Autotransporters are large proteins produced and secreted by Gram‐negative bacteria. They consist of an N‐terminal passenger domain, which typically harbours enzymatic activity and exerts a virulence function, and a C‐terminal membrane anchor domain. Somehow, the membrane domain facilitates the transport of the passenger domain into the extracellular space. Several autotransporters possess hydrolase passenger domains that belong to the GDSL family of lipolytic enzymes. GDSL autotransporters represent a functionally distinct family and are characterized by several features of their passenger domains; these include 1) the absence of a conserved right‐handed parallel β‐helix, 2) lipolytic activity, and thus the capability to hydrolyse membranes, and 3) covalent attachment to the respective C‐terminal β‐domain, with the hydrolase domain exposed to the exterior.
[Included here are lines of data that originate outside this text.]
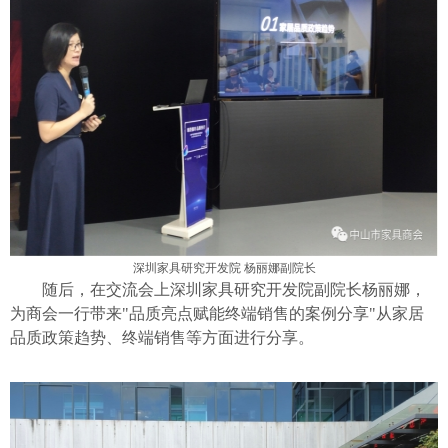
深圳家具研究开发院
杨丽娜副院长
随后，在交流会上深圳家具研究开发院副院长杨丽娜，
为商会一行带来
"品质亮点赋能终端销售的案例分享"从家居
品质政策趋势、终端销售等方面进行分享。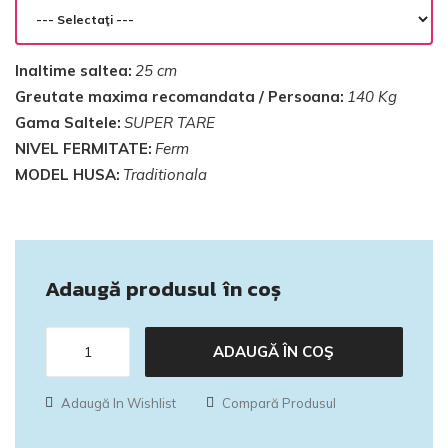
Inaltime saltea:
25 cm
Greutate maxima recomandata / Persoana:
140 Kg
Gama Saltele:
SUPER TARE
NIVEL FERMITATE:
Ferm
MODEL HUSA:
Traditionala
Adaugă produsul în coș
ADAUGĂ ÎN COŞ
Adaugă In Wishlist
Compară Produsul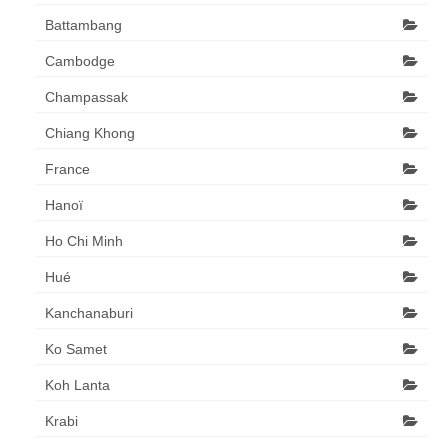
Battambang
Cambodge
Champassak
Chiang Khong
France
Hanoï
Ho Chi Minh
Hué
Kanchanaburi
Ko Samet
Koh Lanta
Krabi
The esterase EstA of Pseudomonas aeruginosa is a typical enzyme of this type. Its physiological role was studied, its potential biotechnological application has been demonstrated, and its crystal structure was solved recently. Furthermore, it is capable of displaying different classes of enzymes in a range of Gram‐negative bacteria including Escherichia coli , and FACS‐based high‐throughput screening for enantioselective esterases could be achieved using EstA.